Moody Blues / The Magnifient Moodies(1965)

Decca LK4711
I'll Go Crazy
Something You Got
Go Now
Can't Nobody Love You
I Don't Mind
I've Got A Dream
Let Me Go
Stop
Thank You Baby
It Ain't Necessarily So True Story
Bye Bye Bird
< CD BONUS TRACKS >
Steal Your Heart Away / Lose Your Money / It's Easy Child / I Don't Want To Go On Without You / Time Is On My Side / From The Bottom Of My Heart / And My Baby' Gone
 オリジナル・メンバーはほとんどいなくなってしまったものの、現在も安定した活動を続けているバンド、ムーディー・ブルース。60年代後半以後は、どちらかというとプログレ色の強い演奏で人気を集めてきたこのバンドですが、デビュー当時は非常にR&B色の強い硬派なイメージをもつビート・バンドでとして人気を集めていました。
  そこで今回は、彼らがビート・バンドだった時代に制作した唯一のアルバムであるデビュー作『The Magnifient Moodies』を取り上げてみました。

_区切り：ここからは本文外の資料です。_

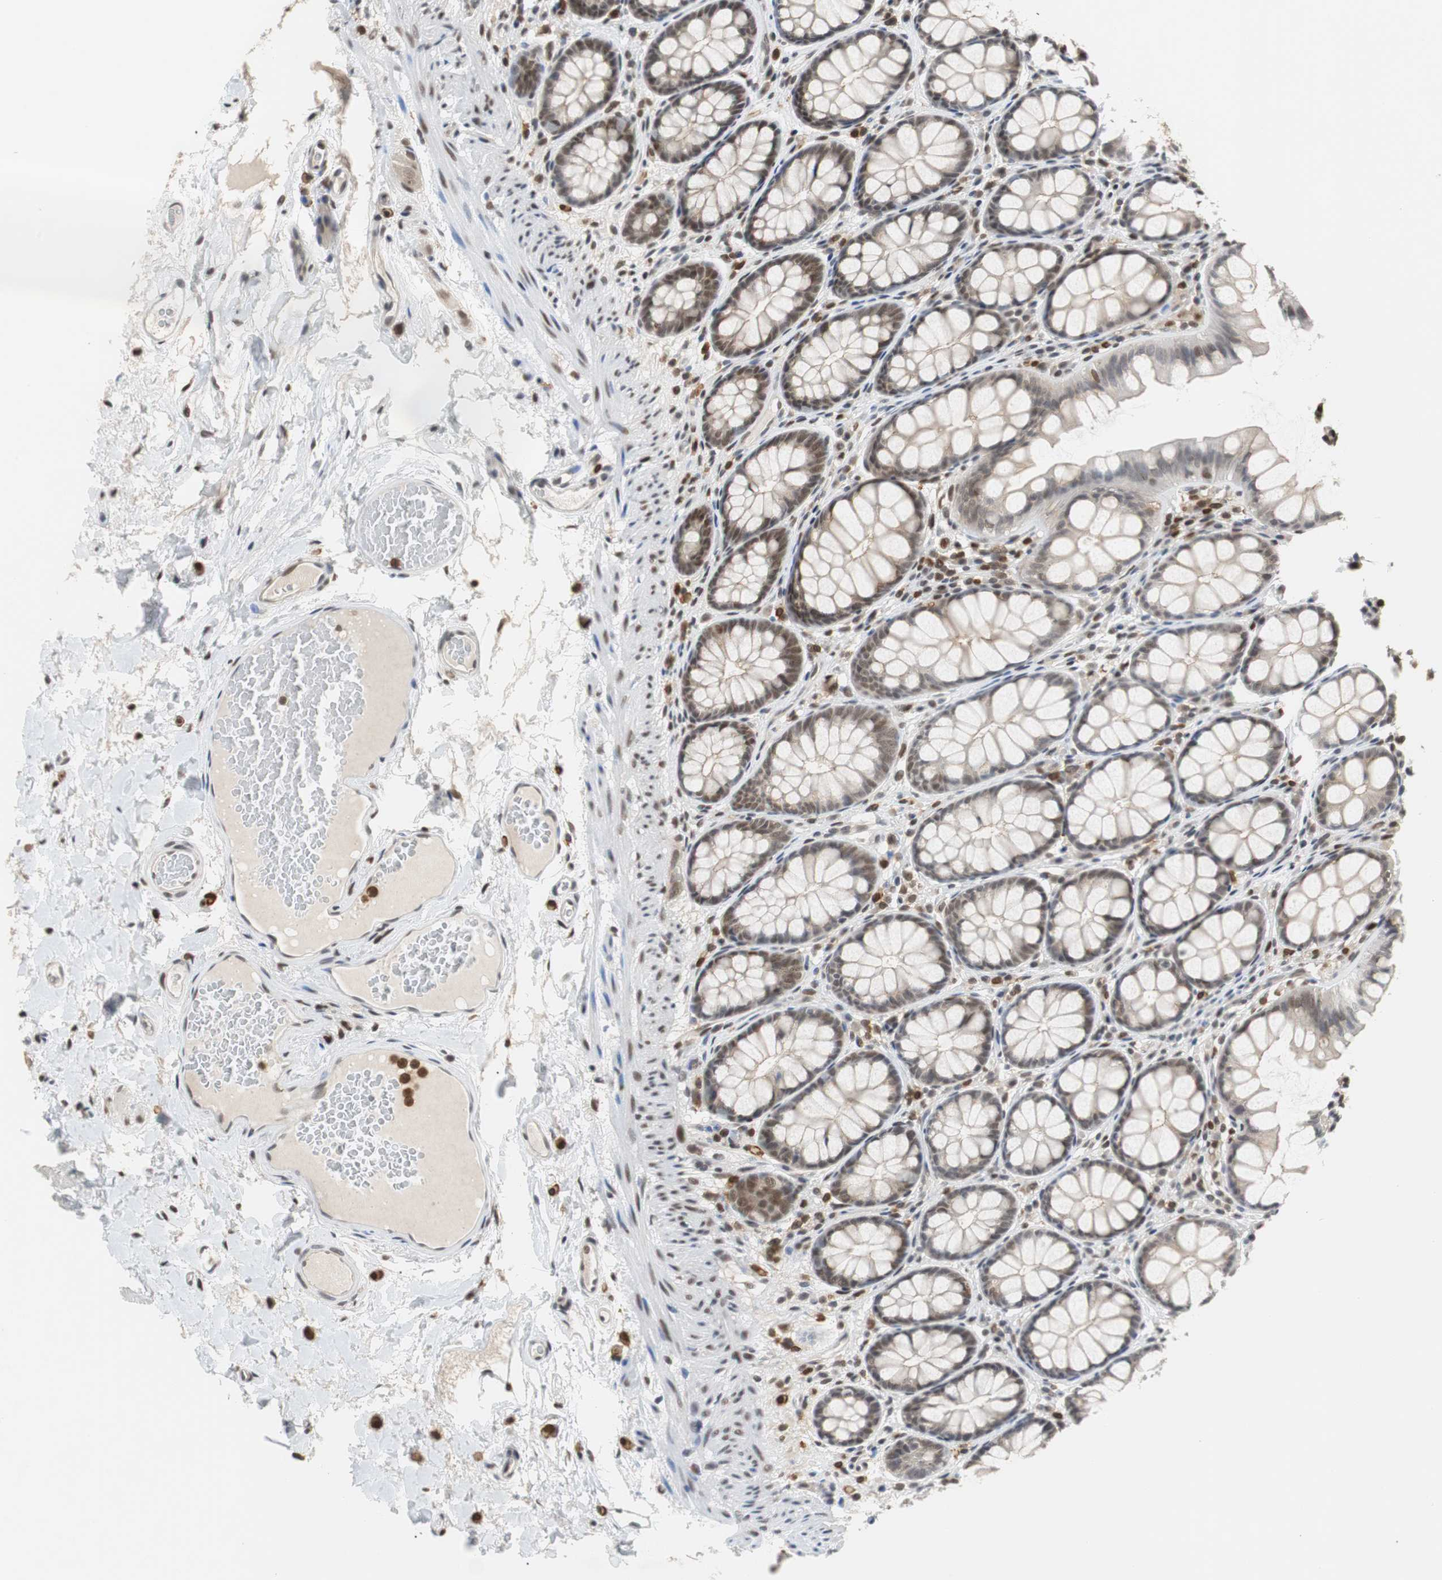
{"staining": {"intensity": "negative", "quantity": "none", "location": "none"}, "tissue": "colon", "cell_type": "Endothelial cells", "image_type": "normal", "snomed": [{"axis": "morphology", "description": "Normal tissue, NOS"}, {"axis": "topography", "description": "Colon"}], "caption": "An immunohistochemistry histopathology image of unremarkable colon is shown. There is no staining in endothelial cells of colon. (DAB (3,3'-diaminobenzidine) immunohistochemistry with hematoxylin counter stain).", "gene": "SIRT1", "patient": {"sex": "female", "age": 55}}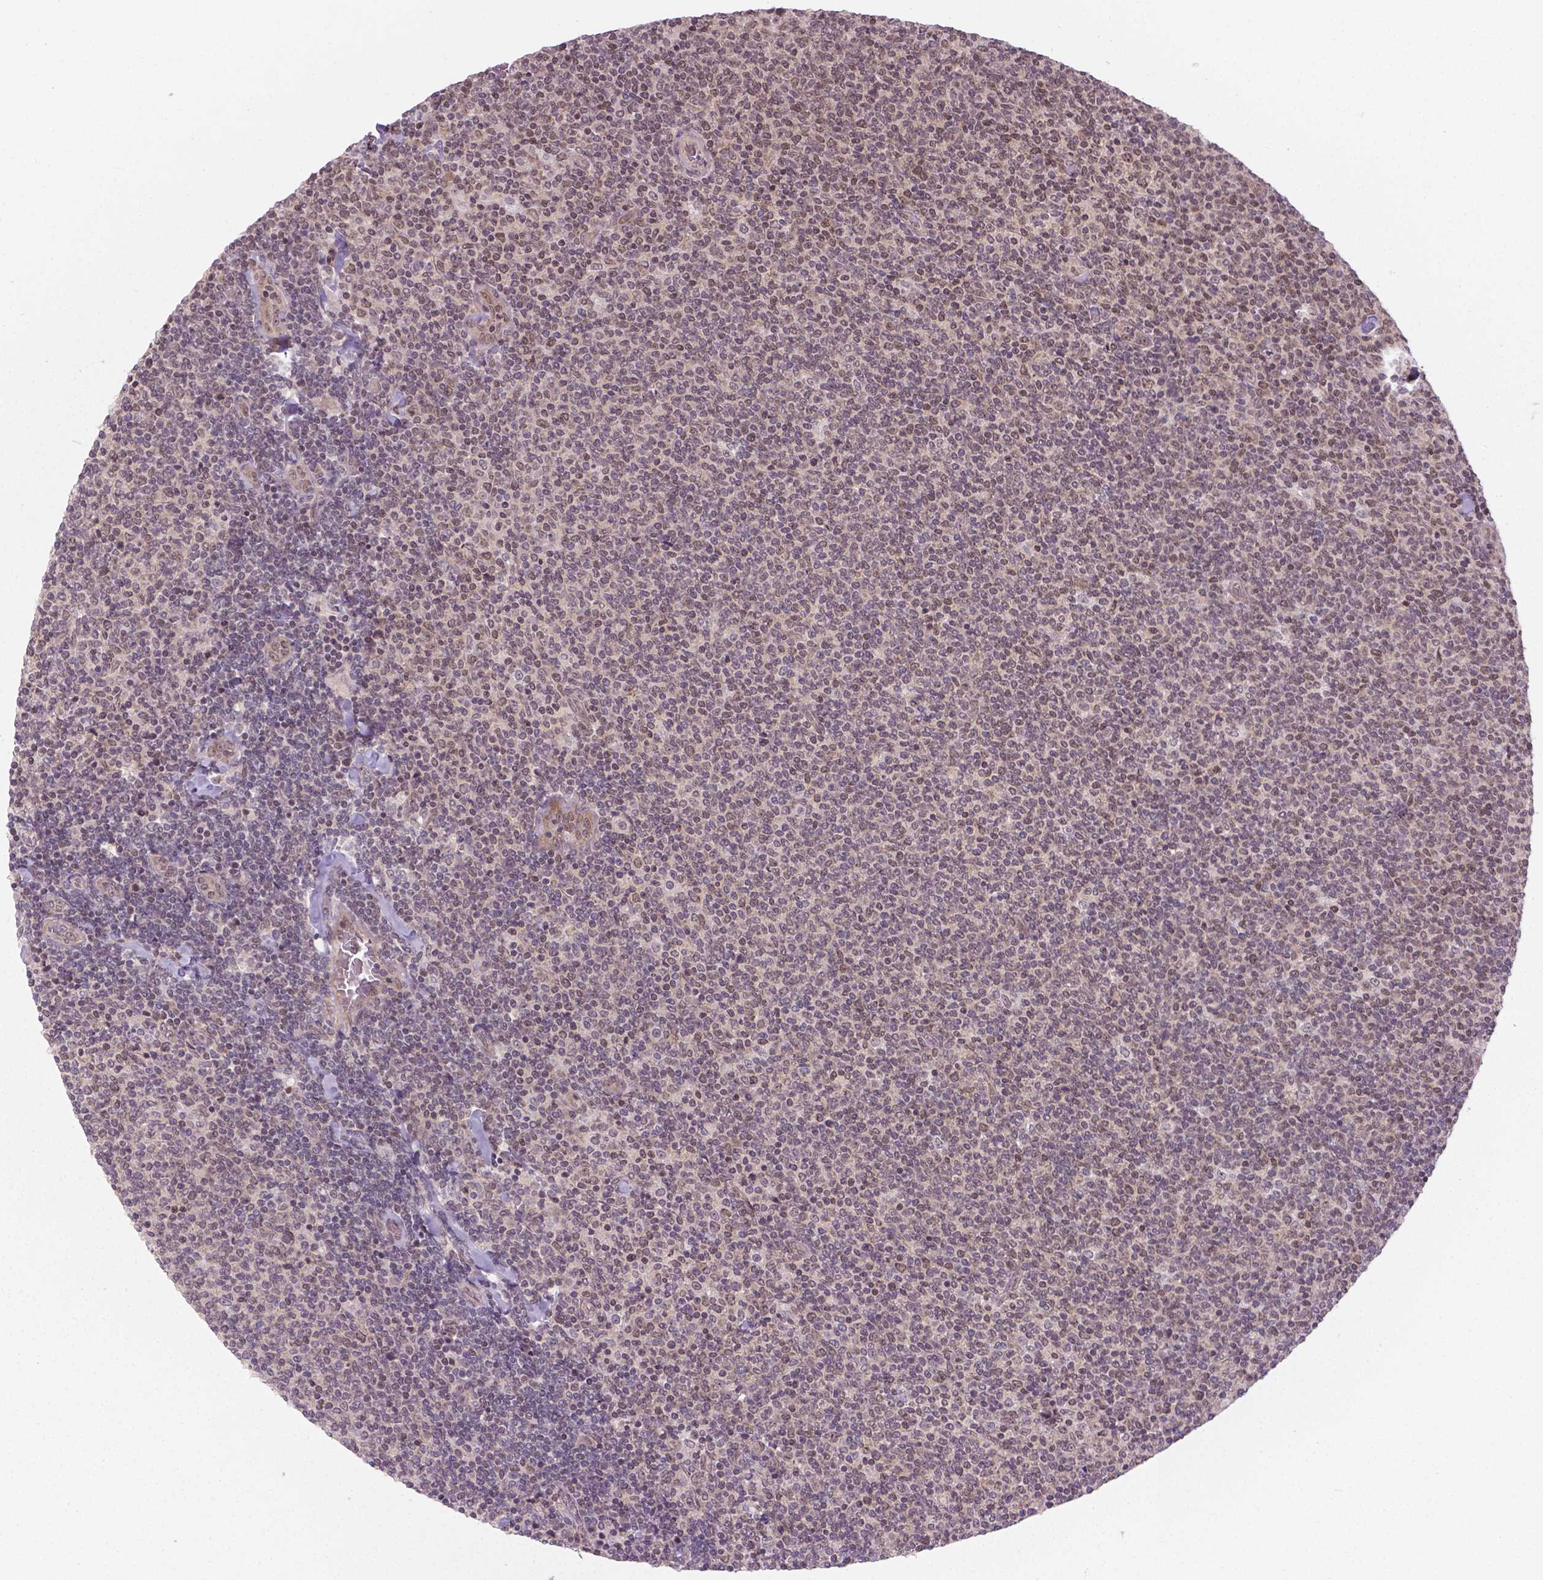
{"staining": {"intensity": "moderate", "quantity": "25%-75%", "location": "nuclear"}, "tissue": "lymphoma", "cell_type": "Tumor cells", "image_type": "cancer", "snomed": [{"axis": "morphology", "description": "Malignant lymphoma, non-Hodgkin's type, Low grade"}, {"axis": "topography", "description": "Lymph node"}], "caption": "Immunohistochemistry of lymphoma displays medium levels of moderate nuclear positivity in approximately 25%-75% of tumor cells. (DAB IHC with brightfield microscopy, high magnification).", "gene": "ANKRD54", "patient": {"sex": "male", "age": 52}}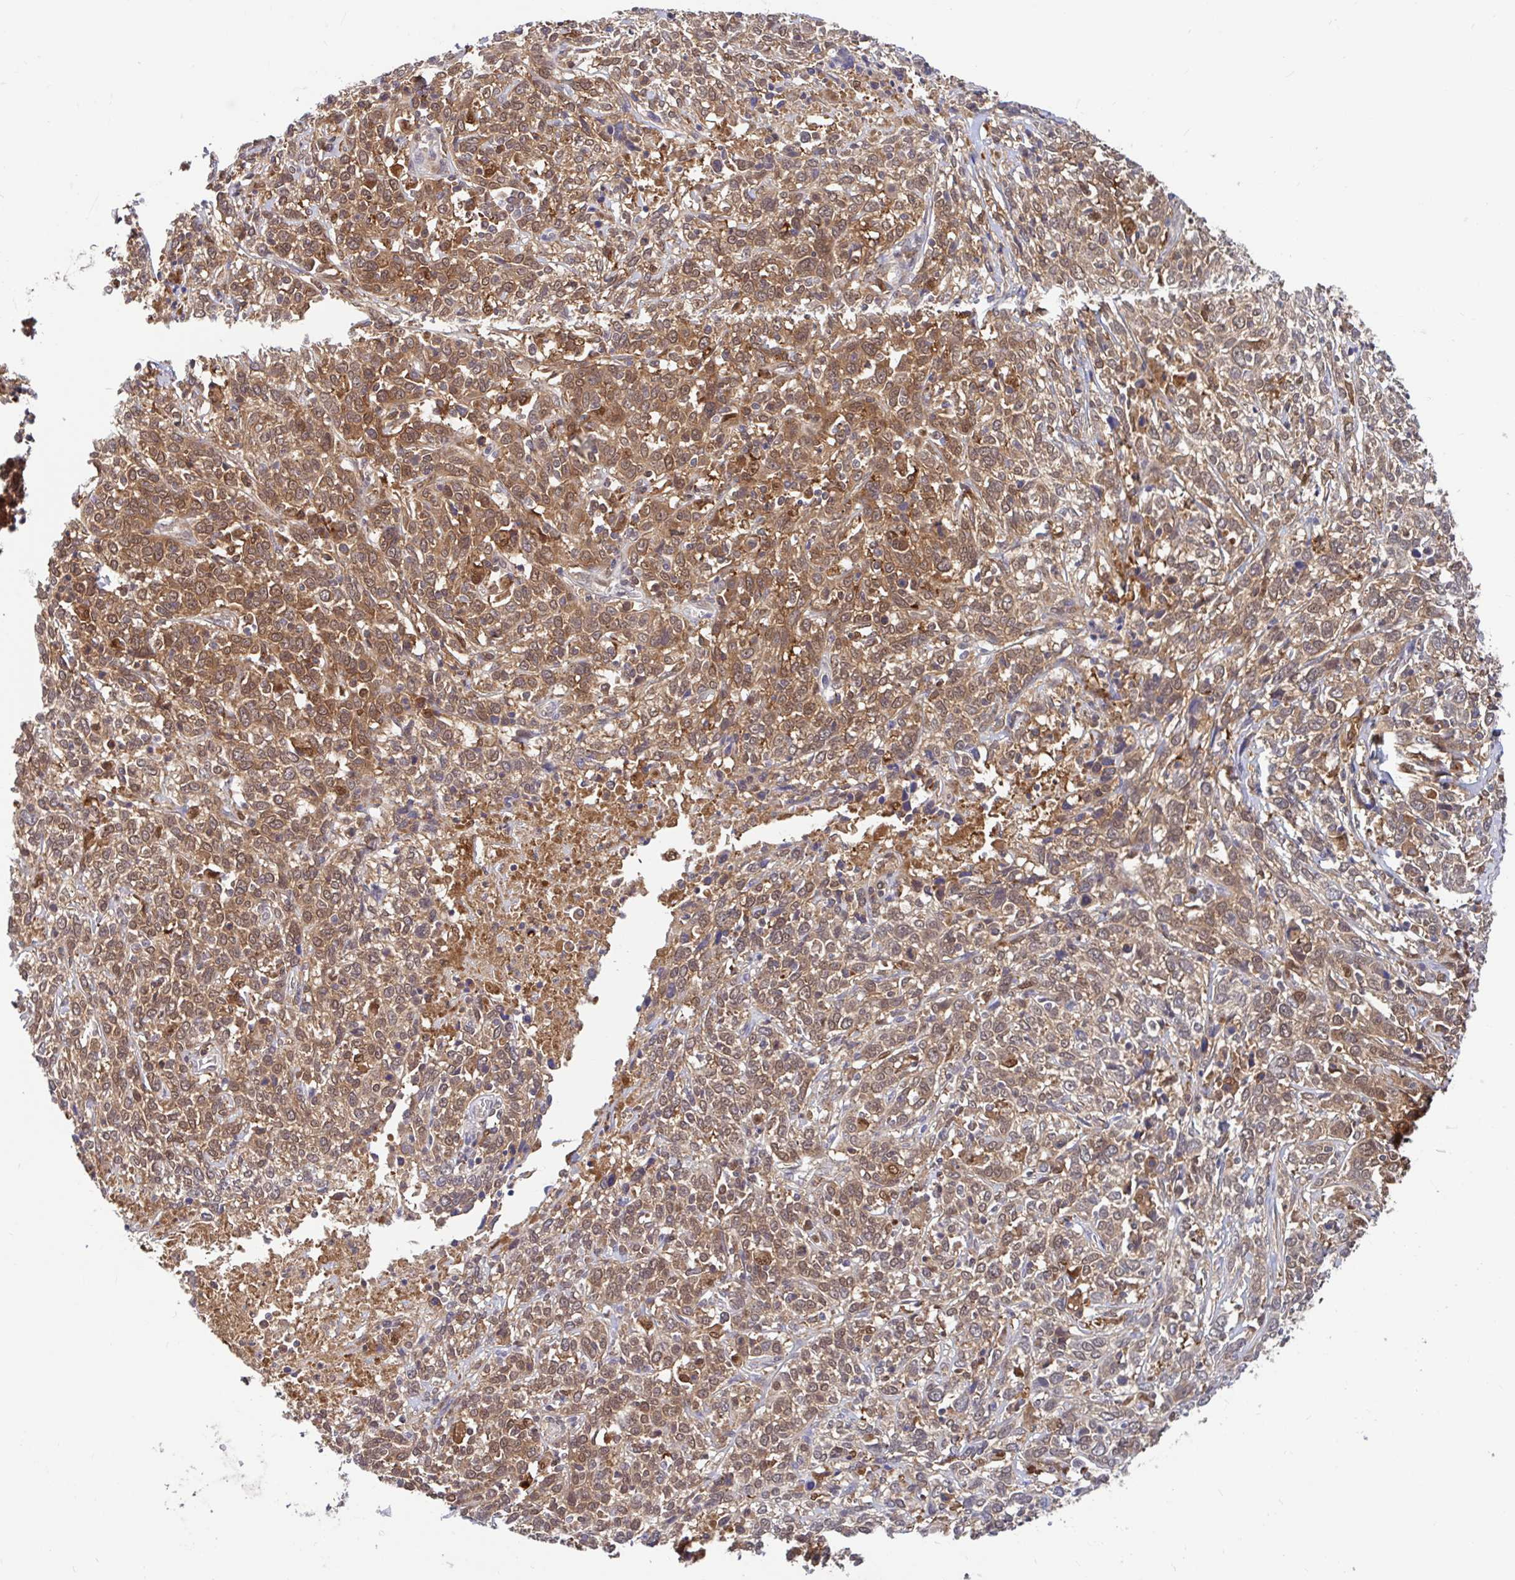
{"staining": {"intensity": "moderate", "quantity": ">75%", "location": "cytoplasmic/membranous,nuclear"}, "tissue": "cervical cancer", "cell_type": "Tumor cells", "image_type": "cancer", "snomed": [{"axis": "morphology", "description": "Squamous cell carcinoma, NOS"}, {"axis": "topography", "description": "Cervix"}], "caption": "High-magnification brightfield microscopy of cervical squamous cell carcinoma stained with DAB (3,3'-diaminobenzidine) (brown) and counterstained with hematoxylin (blue). tumor cells exhibit moderate cytoplasmic/membranous and nuclear positivity is appreciated in about>75% of cells.", "gene": "BLVRA", "patient": {"sex": "female", "age": 46}}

  ベースのクリント・ワーウィックが中心となってムーディー・ブルースが結成されたのは1964年。5人のメンバーは全員バーミンガム出身で、しかもそのうちの4人までが、このバンドに参加するまでにすでに他のバンドで活躍していたこともあり、デビュー当時からすでに注目を集めていました。
  しかし、デビュー・シングルはまったくの失敗に終わり、ようやく2枚目のシングルとしてリリースした「Go Now」がヒットを記録。しかも、イギリスで1位、アメリカでもトップ10にランク・インする大ヒットとなり、人気グループの仲間入りを果たします。

 この『The Magnifient Moodies』は、そうした追い風を受けてリリースされたデビュー・アルバムで、「Go Now」をはじめとするカバー・ナンバーと、メンバーのオリジナル曲をバランスよく収録。この当時の彼らがいかにR&B色の強いビート・バンドだったかを確認できる、なかなかの仕上がりになっています。

  バンド自体はこのアルバム発表以後、何枚かのシングルをリリースするもののヒットにはいたらず、結局、中心メンバーのひとりであったクリント・ワーウィックが脱退。続いてギタリストのデニー・レインも、自身のバンド結成のため脱退してしまいました。
  そこで残ったメンバーは、ジョン・ロッジとジャスティン・ヘイワードを加わえて活動を再開しますが、なかなかヒットには恵まれず、レコード会社からも新たなサウンド・アプローチを要求されるようになっていきます。
  そんな中で、ようやく「Night In The White Satin(サテンの夜)がイギリスでトップ20に入るヒットとなり、続いて同曲をフューチャーしてリリースされたセカンド・アルバム『Days Of Future Passed(サテンの夜)』が、歴史に残る驚異的なセールスを記録。とくにアメリカではその後も大成功を納め、ビッグ・ネームのひとつとして現在も高い人気を誇っています。

 しかし、この『The Magnifient Moodies』が発表されたころのムーディー・ブルースは、のちにウィングスに参加するデニー・レインや、ムーブやELOのメンバーとなるベヴ・べヴァンなどが在籍していたバンドというイメージが先行しすぎていて、あまりにも評価が低いというのが現状です。
  そこで、ぜひこのアルバムを聴いてみることをおすすめします。シーンを代表する名盤とまではいいませんが、熱心なファンだけのものにしておくのはあまりにも惜しい気がしてなりません。

※現在入手しやすいCDは、1992年に出たRepertoire盤(REP 4232-WY)でしょう。デビュー・シングルなど、同時期に発表された7曲がボーナス・トラックとして追加収録されています。